Start of SUPPLIED MATERIAL
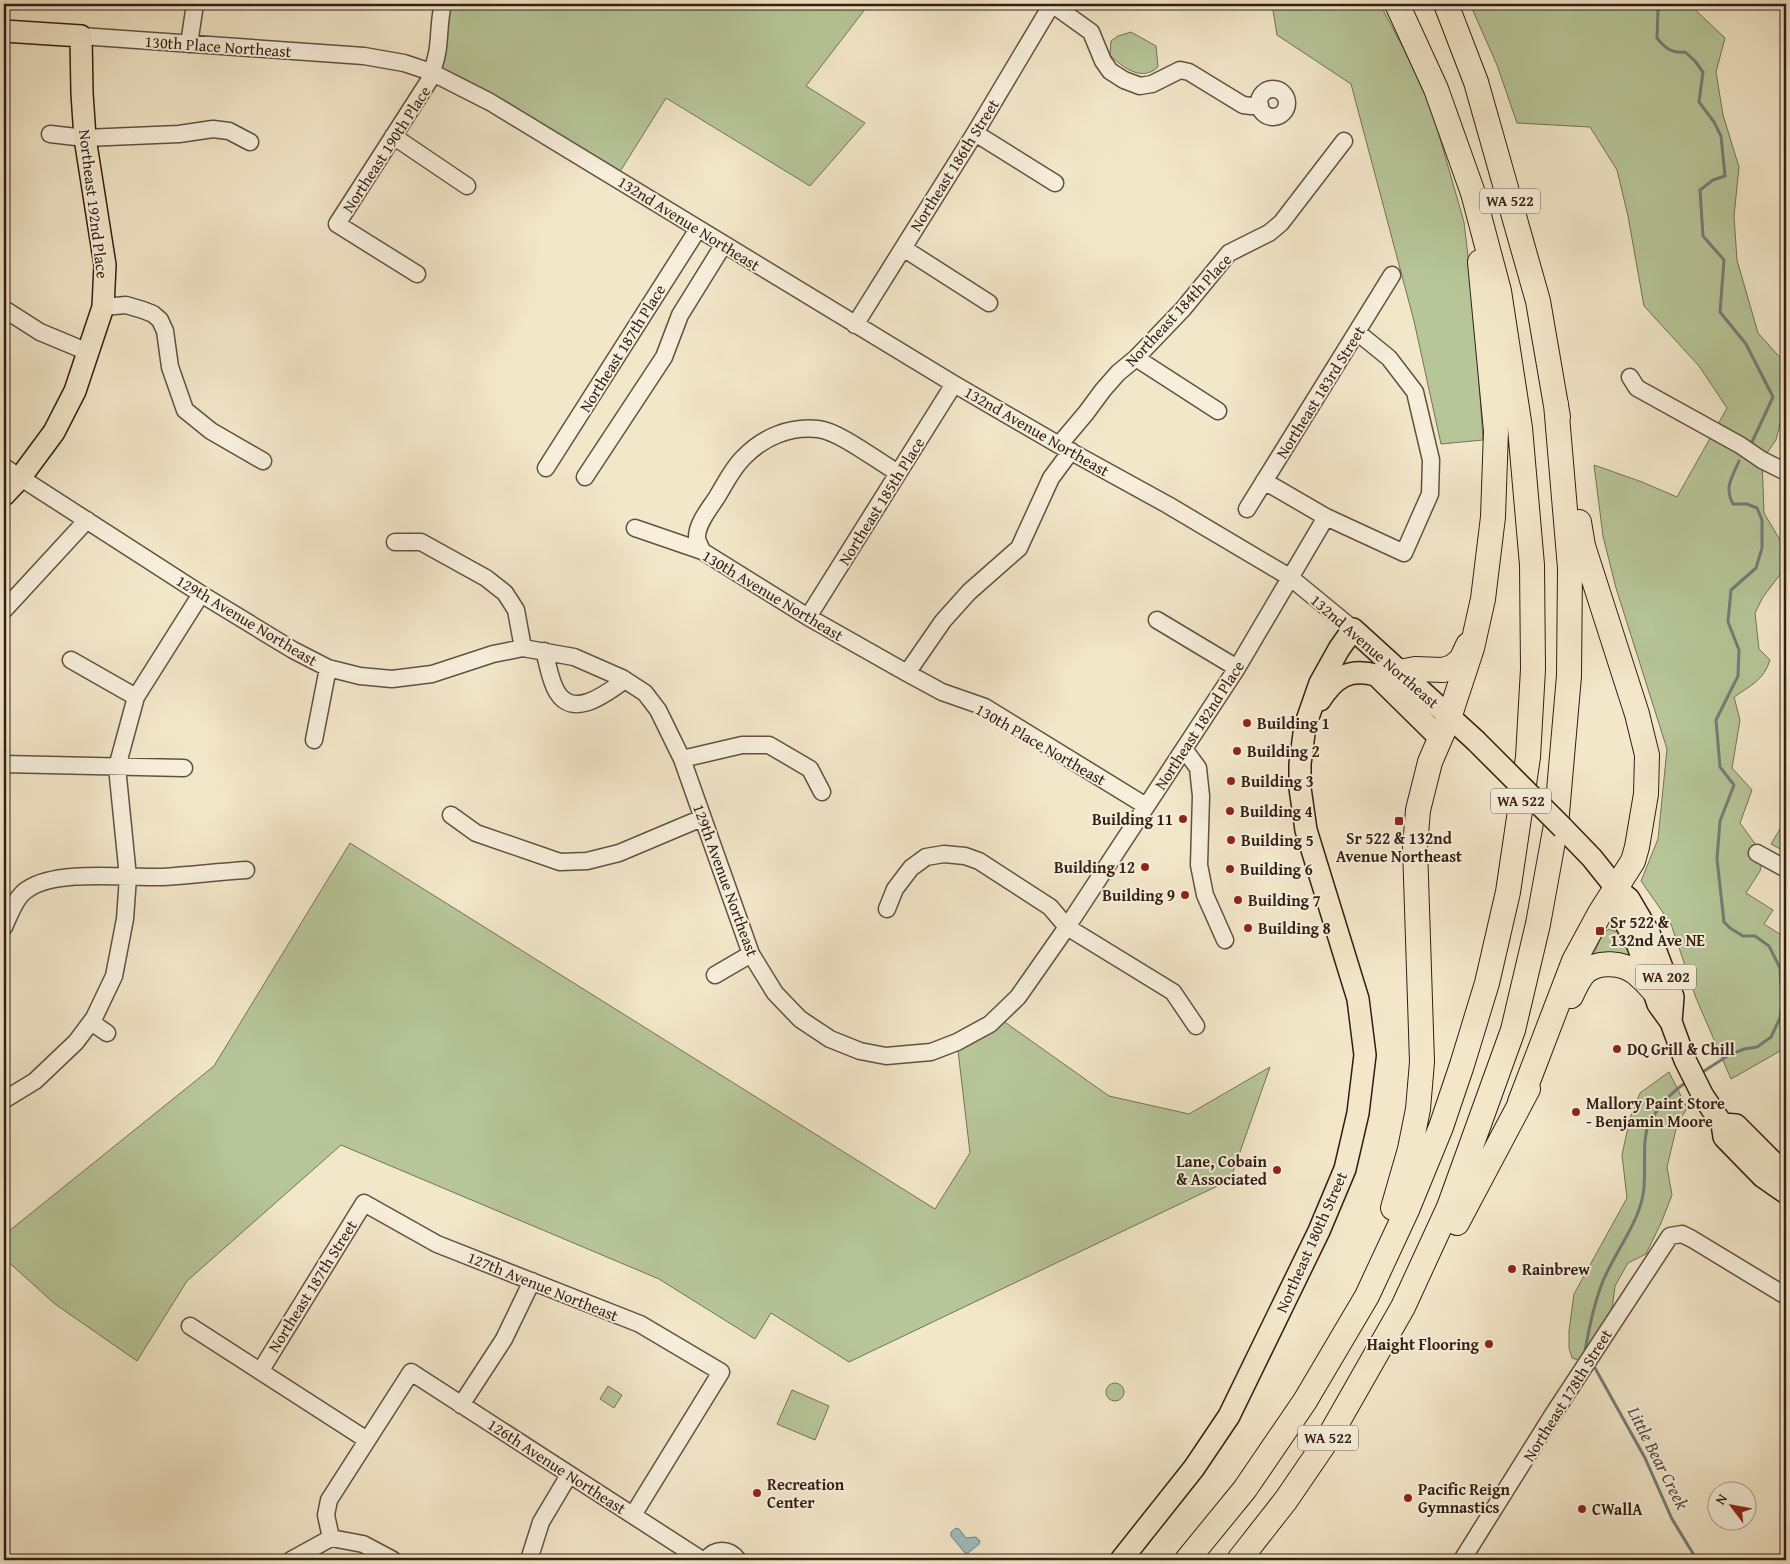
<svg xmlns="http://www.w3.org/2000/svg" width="1790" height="1564" font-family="'Gentium Book Plus',serif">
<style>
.green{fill:#b7c699;stroke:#757256}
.water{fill:#9dbebd;stroke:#737e79}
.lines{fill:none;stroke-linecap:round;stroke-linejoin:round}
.stream{stroke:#737e79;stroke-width:3}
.minor-casing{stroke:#635140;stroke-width:19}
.major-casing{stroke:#331f12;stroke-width:24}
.highway-casing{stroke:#331f12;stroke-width:26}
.minor{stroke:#f7efdc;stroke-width:16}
.major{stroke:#f2e7c9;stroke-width:21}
.highway{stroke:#f2e7c9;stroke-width:24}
.major-bridge-casing{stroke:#331f12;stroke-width:24;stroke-linecap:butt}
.major-bridge{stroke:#f2e7c9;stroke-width:21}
.poi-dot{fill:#8f2418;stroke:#f7efdc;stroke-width:2}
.labels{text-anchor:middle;stroke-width:4;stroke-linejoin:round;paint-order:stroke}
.shield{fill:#f7efdc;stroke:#6e5d4f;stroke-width:1}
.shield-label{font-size:15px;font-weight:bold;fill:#331f12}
.street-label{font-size:16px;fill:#331f12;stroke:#f7efdc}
.poi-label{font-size:16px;font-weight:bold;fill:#331f12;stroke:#f7efdc;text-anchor:start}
.water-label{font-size:18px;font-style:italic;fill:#534f45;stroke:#f7efdc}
</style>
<rect width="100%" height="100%" fill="#f2e7c9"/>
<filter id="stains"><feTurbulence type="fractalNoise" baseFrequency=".004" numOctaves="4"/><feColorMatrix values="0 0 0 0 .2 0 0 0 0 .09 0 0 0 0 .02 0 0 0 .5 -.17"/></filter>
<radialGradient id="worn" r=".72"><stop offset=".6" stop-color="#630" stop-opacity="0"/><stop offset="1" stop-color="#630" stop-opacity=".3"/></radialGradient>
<!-- green -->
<path class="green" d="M 443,4 L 869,4 L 806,86 L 865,123 L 810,186 L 666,98 L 616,178 L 434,73 Z
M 1272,4 L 1380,4 L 1427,93 L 1464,222 L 1474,307 L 1483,440 L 1441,444 L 1414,321 L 1351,84 L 1277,35 Z
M 1470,4 L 1655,4 L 1660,10 L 1672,4 L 1689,4 L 1725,38 L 1716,72 L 1723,115 L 1739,167 L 1734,216 L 1737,260 L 1758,333 L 1785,363 L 1786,372 L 1786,399 L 1776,440 L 1762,460 L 1764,513 L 1786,550 L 1782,572 L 1763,597 L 1755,613 L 1759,649 L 1770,660 C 1764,680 1750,686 1734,697 L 1740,720 L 1732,768 L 1752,790 L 1740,823 L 1764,856 L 1760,871 L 1746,893 L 1773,910 L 1764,924 L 1786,938 L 1786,1039 L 1782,1050 L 1731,1079 L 1696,998 L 1671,924 L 1641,881 L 1658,839 L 1667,749 L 1616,588 L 1603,536 L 1594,465 L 1642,482 L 1677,497 L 1727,408 L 1699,366 L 1644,306 L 1628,216 L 1617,170 L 1590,127 L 1517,123 L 1497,65 Z
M 1131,32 L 1156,46 L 1158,67 C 1142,82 1123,68 1110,55 L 1111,41 L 1118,36 Z
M 1786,819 L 1786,852 L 1771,844 Z
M 350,843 L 935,1209 L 970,1153 L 957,1042 L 999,1018 L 1109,1096 L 1189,1114 L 1270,1067 L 1230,1180 L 849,1362 L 771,1313 L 755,1339 L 659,1279 L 341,1145 L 187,1281 L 137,1361 L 55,1304 L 4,1258 L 4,1235 L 214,1066 Z
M 1609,929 L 1617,932 L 1622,930 L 1638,961 L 1592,958 L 1603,933 Z
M 1669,1072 L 1687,1108 L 1677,1125 L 1667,1167 L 1672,1195 L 1661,1223 L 1646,1254 L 1628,1263 L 1615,1286 L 1612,1309 L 1581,1361 L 1572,1358 L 1569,1348 L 1569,1331 L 1574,1294 L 1627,1198 L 1622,1155 L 1630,1118 L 1640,1093 Z
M1106 1392a9 9 0 1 1 18 0a9 9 0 1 1-18 0Z
M 608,1386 L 622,1395 L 614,1408 L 600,1399 Z
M 792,1390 L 829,1406 L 815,1440 L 777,1424 Z"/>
<!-- water -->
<path class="water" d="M 956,1528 L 959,1529 L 966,1538 L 976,1537 L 980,1541 L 979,1544 L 968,1553 L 965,1553 L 951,1536 L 951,1532 Z"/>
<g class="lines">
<!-- stream -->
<path class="stream" d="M 1650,4 L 1658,9 L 1657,38 C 1665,48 1672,54 1685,52 L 1695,61 L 1703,72 L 1699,102 L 1714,122 L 1721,136 L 1725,176 L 1713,180 L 1700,190 L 1703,236 L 1724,260 L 1720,312 L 1746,344 L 1773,397 L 1752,442
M 1701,1073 L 1729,1055 L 1744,1049 L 1757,1047 L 1771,1037 L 1780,1018 L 1782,1002 L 1780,968 L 1769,946 L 1755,936 L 1743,936 L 1730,928 L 1724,922 L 1717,859 L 1720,821 L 1734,785 L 1720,767 L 1716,720 L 1738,676 L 1739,650 L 1728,622 L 1731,590 L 1756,568 L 1762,548 L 1762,520 L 1757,508 L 1747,504 L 1733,504 C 1724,487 1732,478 1739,461
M 1585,1351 C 1589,1328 1594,1303 1603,1281 C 1615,1252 1637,1226 1643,1195 C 1647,1176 1641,1139 1649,1124 C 1658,1107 1671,1092 1687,1082
M 1595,1368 L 1645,1458 L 1672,1519 L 1697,1560"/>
<defs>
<path id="minor" d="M 1052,4 L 1091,32 L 1103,61 L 1110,71 L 1124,80 L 1140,86 L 1152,84 L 1180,70 L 1189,72 L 1243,105 L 1251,106 L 1260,105
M 81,36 L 364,56 L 404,63 L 431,72 L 490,102 L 954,384 L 1059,445 L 1168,505 L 1291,578 L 1353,629
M 189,44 L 195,4
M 431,72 C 442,50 437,27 443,4
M1259 103a14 14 0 1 1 28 0a14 14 0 1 1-28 0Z
M 975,133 L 1055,183
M 50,134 L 85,138 L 179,134 L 213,129 L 229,131 L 250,142
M 393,136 L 467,186
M 903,248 L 989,303
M 417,274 L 337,224 L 434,73
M 103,307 L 126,305 L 143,310 L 153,314 L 160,320 L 165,331 L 170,367 L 185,410 L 211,431 L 263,461
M 4,309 L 40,332 L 88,352
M 855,325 L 975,133 L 1052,4
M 1136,358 L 1218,411
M 1630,377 L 1637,388 L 1740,445 L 1762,460 L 1786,472
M 1059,445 L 1086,413 L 1103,390 L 1118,373 L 1136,358 L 1183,309 L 1229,253 L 1269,233 L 1281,223 L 1344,141
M 4,467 L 201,594 L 293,650 L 328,668 L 360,676 L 392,679 L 432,674 L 493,654 L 523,648 L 574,657 L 622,678 L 645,693 L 658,710 L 682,759 L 751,954 L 775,993 L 800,1019 L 830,1039 L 860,1051 L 886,1056 L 931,1052 L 957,1042 L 990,1024 L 1018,997 L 1067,927 L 1237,668 L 1326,517
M 546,468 L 698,229
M 585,477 L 664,357 L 680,315 L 724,244
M 1264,481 L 1326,517 L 1404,553 L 1430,494 L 1431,460 L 1415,392 L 1389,358 L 1357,332
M 1247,509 L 1392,275
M 635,528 L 702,551 L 808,617 L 907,673 L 942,692 L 985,707 L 1146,806
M 395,542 L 421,542 L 486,578 L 505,593 L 516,610 L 523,648
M 702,551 C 701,547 697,542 697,537 C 697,523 710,508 717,497 C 725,484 732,469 743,458 C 763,437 790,426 818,429 C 839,431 879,462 898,473
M 4,610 L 87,520
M 808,617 L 954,384
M 1157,620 L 1237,668
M 544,651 C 548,664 550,681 557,692 C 574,720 608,692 625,680
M 71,660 L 136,697
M 907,673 L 943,621 L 969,592 L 1019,548 L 1051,478 L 1071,451
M 314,740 L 328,668
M 1184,749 L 1198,768 L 1201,796 L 1199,865 L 1205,895 L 1225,940
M 682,759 L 742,745 L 769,745 L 810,769 L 822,792
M 4,764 L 184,768
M 451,815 L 476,833 L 560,862 L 587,861 L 619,853 L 702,818
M 1757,853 L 1786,869
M 887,909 L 895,889 L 911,868 L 926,857 L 944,854 L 965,856 L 979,861 L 1050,907 L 1067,927 L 1173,992 L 1196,1026
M 4,927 C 10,914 16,896 28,889 C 57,869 127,878 163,877 C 191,875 218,872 246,870
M 715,975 L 751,954
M 91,1022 L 107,1033
M 4,1100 L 35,1081 L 76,1042 L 94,1018 L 114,976 L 125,919 L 128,877 L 117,767 L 136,697 L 201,594
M 190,1326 L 367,1440
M 261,1370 L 364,1203 L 437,1244 L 640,1324 L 721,1372 L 633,1515
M 461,1405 L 504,1339 L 532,1281
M 331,1538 L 326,1515 L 329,1500 L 411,1372 L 702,1560
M 331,1538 L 363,1544 L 393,1560
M 291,1560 L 331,1538
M 529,1560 L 541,1522 L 569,1475
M 706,1560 C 715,1548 729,1548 738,1560
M 1462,1560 L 1552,1416 L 1670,1236 L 1682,1234 L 1692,1239 L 1786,1296"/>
<path id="major" d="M 4,31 L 81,36 L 82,93 L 85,138 L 105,265 L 103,307 L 75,391 L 54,432 L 20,478 L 4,495
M 1320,700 C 1335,677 1349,668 1376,675 L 1440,738
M 1563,828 L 1592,858 L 1616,888 L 1629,899 L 1649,933 L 1673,997 L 1671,1022
M 1616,888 L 1619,912 L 1637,943 L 1658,1004 L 1671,1022 L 1685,1060 L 1703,1096 L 1722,1124 L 1724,1137 L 1763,1177 L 1786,1193
M 1722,1124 L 1736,1125 L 1773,1162 L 1786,1172
M 1121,1560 L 1194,1468 L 1229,1416 L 1319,1231 L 1345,1169 L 1358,1113 L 1365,1055 L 1358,999 L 1306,830 L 1300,788 L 1300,764 L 1305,726 L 1320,683 L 1339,649 L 1353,629 L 1475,740"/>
<path id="highway" d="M 1446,4 L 1476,82 L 1538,301 L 1558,417
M 1399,672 L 1415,669 L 1443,670 L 1452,667 L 1461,660 L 1468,645
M 1571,996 C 1575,987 1579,978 1585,972 C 1599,960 1623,963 1636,973 C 1642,978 1648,984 1653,990
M 1520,1102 L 1574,961 L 1600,913 L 1633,861 L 1637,847 L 1646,794 L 1647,755 L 1637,714 L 1583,546 L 1579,522
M 1393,1208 L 1410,1149 L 1418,1109 L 1422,1062 L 1415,847 L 1418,810 L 1430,762 L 1449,718 L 1472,648 L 1483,599 L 1493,517 L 1496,431 L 1480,262
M 1457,1223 L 1528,1089
M 1187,1560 L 1245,1489 L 1305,1401 L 1367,1296 L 1407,1210 L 1441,1127 L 1462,1065 L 1487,983 L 1508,892 L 1528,757 L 1533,669 L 1532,565 L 1520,428 L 1499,291 L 1473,193 L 1436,89 L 1397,4
M 1239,1560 L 1286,1500 L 1329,1437 L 1403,1307 L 1449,1207 L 1513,1030 L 1538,924 L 1556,825 L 1569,676 L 1570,568 L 1556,404"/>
</defs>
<!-- minor casing -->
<use href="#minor" class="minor-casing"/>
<!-- major casing -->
<use href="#major" class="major-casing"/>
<!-- highway casing -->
<use href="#highway" class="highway-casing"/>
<!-- minor -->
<use href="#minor" class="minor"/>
<!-- major -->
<use href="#major" class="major"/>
<!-- highway -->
<use href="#highway" class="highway"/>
<defs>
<path id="major-bridge" d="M 1475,740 L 1563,828"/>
</defs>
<!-- major-bridge casing -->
<use href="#major-bridge" class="major-bridge-casing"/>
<!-- major-bridge -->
<use href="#major-bridge" class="major-bridge"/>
</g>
<!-- markers -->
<g class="poi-dot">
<circle cx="1247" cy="723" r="5"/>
<circle cx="1237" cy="751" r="5"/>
<circle cx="1231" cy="781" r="5"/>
<circle cx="1230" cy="811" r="5"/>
<circle cx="1183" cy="819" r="5"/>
<rect x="1394" y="816" width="10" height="10" rx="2.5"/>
<circle cx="1231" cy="840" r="5"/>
<circle cx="1145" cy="867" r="5"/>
<circle cx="1230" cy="869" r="5"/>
<circle cx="1185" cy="895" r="5"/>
<circle cx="1238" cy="900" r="5"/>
<circle cx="1248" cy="928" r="5"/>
<rect x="1595" y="926" width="10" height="10" rx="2.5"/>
<circle cx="1617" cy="1049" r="5"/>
<circle cx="1576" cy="1112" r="5"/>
<circle cx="1277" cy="1170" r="5"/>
<circle cx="1512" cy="1269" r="5"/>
<circle cx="1489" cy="1344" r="5"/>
<circle cx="757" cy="1493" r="5"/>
<circle cx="1408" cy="1498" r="5"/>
<circle cx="1582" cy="1509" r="5"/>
</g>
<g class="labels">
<!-- shield labels -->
<g class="shield">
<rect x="1480" y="188.5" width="60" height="25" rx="4"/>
<rect x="1491" y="788.5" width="60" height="25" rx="4"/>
<rect x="1636" y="964.5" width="60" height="25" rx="4"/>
<rect x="1298" y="1425.5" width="60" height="25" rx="4"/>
</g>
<g class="shield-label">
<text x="1510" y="206">WA 522</text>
<text x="1521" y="806">WA 522</text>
<text x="1666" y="982">WA 202</text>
<text x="1328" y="1443">WA 522</text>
</g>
<!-- street labels -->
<g class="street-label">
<text transform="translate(218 46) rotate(4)" y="6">130th Place Northeast</text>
<text transform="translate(386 149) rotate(-57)" y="6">Northeast 190th Place</text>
<text transform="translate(954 165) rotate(-58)" y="6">Northeast 186th Street</text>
<text transform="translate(94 204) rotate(83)" y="6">Northeast 192nd Place</text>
<text transform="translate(689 223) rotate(32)" y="6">132nd Avenue Northeast</text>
<text transform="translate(1178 310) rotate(-47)" y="6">Northeast 184th Place</text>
<text transform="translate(622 348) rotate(-58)" y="6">Northeast 187th Place</text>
<text transform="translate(1320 392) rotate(-58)" y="6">Northeast 183rd Street</text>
<text transform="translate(1037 431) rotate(30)" y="6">132nd Avenue Northeast</text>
<text transform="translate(881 501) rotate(-58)" y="6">Northeast 185th Place</text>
<text transform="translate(773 595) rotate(31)" y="6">130th Avenue Northeast</text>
<text transform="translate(247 620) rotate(31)" y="6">129th Avenue Northeast</text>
<text transform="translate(1375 651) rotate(41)" y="6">132nd Avenue Northeast</text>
<text transform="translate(1199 725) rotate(-57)" y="6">Northeast 182nd Place</text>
<text transform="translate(1041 744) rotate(30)" y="6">130th Place Northeast</text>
<text transform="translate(726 880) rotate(70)" y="6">129th Avenue Northeast</text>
<text transform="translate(1311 1242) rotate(-66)" y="6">Northeast 180th Street</text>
<text transform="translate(312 1286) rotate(-58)" y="6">Northeast 187th Street</text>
<text transform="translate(543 1286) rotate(22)" y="6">127th Avenue Northeast</text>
<text transform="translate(1567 1395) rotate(-58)" y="6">Northeast 178th Street</text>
<text transform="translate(557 1466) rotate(33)" y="6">126th Avenue Northeast</text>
</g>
<!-- poi labels -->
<g class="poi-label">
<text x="1257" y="729">Building 1</text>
<text x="1247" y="757">Building 2</text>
<text x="1241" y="787">Building 3</text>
<text x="1240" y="817">Building 4</text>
<text x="1173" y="825" text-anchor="end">Building 11</text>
<text x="1399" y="844" text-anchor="middle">Sr 522 &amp; 132nd<tspan x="1399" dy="18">Avenue Northeast</tspan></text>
<text x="1241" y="846">Building 5</text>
<text x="1135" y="873" text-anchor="end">Building 12</text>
<text x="1240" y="875">Building 6</text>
<text x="1175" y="901" text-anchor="end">Building 9</text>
<text x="1248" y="906">Building 7</text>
<text x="1610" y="928">Sr 522 &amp;<tspan x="1610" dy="18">132nd Ave NE</tspan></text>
<text x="1258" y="934">Building 8</text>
<text x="1627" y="1055">DQ Grill &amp; Chill</text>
<text x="1586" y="1109">Mallory Paint Store<tspan x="1586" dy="18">- Benjamin Moore</tspan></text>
<text x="1267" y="1167" text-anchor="end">Lane, Cobain<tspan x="1267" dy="18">&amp; Associated</tspan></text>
<text x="1522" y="1275">Rainbrew</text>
<text x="1479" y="1350" text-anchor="end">Haight Flooring</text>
<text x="767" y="1490">Recreation<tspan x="767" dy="18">Center</tspan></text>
<text x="1418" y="1495">Pacific Reign<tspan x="1418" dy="18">Gymnastics</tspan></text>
<text x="1592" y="1515">CWallA</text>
</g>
<!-- water labels -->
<g class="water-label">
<text transform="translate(1658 1458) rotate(63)" y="6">Little Bear Creek</text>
</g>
</g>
<!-- margin -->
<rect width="1790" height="1564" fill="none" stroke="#f2e7c9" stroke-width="20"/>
<rect x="5" y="5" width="1780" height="1554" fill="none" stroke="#331f12" stroke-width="2.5"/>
<rect x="10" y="10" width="1770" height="1544" fill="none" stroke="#331f12"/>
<!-- north arrow -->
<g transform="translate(1732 1506) rotate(302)"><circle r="24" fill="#f7efdc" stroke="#a99c8b"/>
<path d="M0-4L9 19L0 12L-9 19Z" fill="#8f2418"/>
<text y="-8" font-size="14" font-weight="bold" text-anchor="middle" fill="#331f12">N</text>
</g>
<rect width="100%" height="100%" filter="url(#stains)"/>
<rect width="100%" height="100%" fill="url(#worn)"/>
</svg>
End of SUPPLIED MATERIAL
• WHAT THIS TASK INVOLVES
Please retype exactly, and only, the lines starting at the one that contains "<!-- north arrow -->" and ending with the last line of the material.

• ANSWER TO THE PROBLEM
<!-- north arrow -->
<g transform="translate(1732 1506) rotate(302)"><circle r="24" fill="#f7efdc" stroke="#a99c8b"/>
<path d="M0-4L9 19L0 12L-9 19Z" fill="#8f2418"/>
<text y="-8" font-size="14" font-weight="bold" text-anchor="middle" fill="#331f12">N</text>
</g>
<rect width="100%" height="100%" filter="url(#stains)"/>
<rect width="100%" height="100%" fill="url(#worn)"/>
</svg>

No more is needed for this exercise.